▶ _Task prompt_: Retype every line of text in the listing below character for character, and leave the pictures out of your answer.
[[ Records supplied, beginning ]]
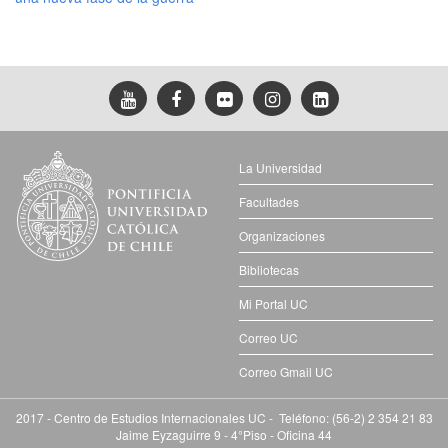
La Universidad
Facultades
Organizaciones
Bibliotecas
Mi Portal UC
Correo UC
Correo Gmail UC
2017 - Centro de Estudios Internacionales UC - Teléfono: (56-2) 2 354 21 83
Jaime Eyzaguirre 9 - 4°Piso - Oficina 44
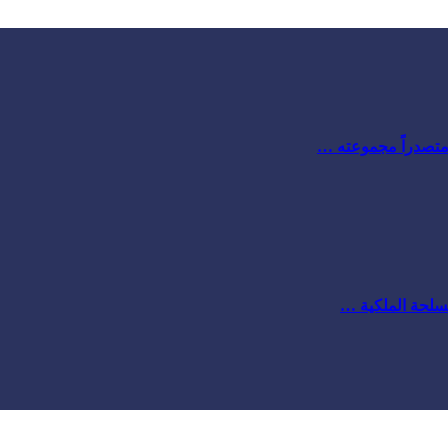
 متصدراً مجموعته …
مسلحة الملكية …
[[ Records supplied, end ]]
▶ _Solution to this problem_:
La Universidad
Facultades
Organizaciones
Bibliotecas
Mi Portal UC
Correo UC
Correo Gmail UC
2017 - Centro de Estudios Internacionales UC - Teléfono: (56-2) 2 354 21 83
Jaime Eyzaguirre 9 - 4°Piso - Oficina 44
 متصدراً مجموعته …
مسلحة الملكية …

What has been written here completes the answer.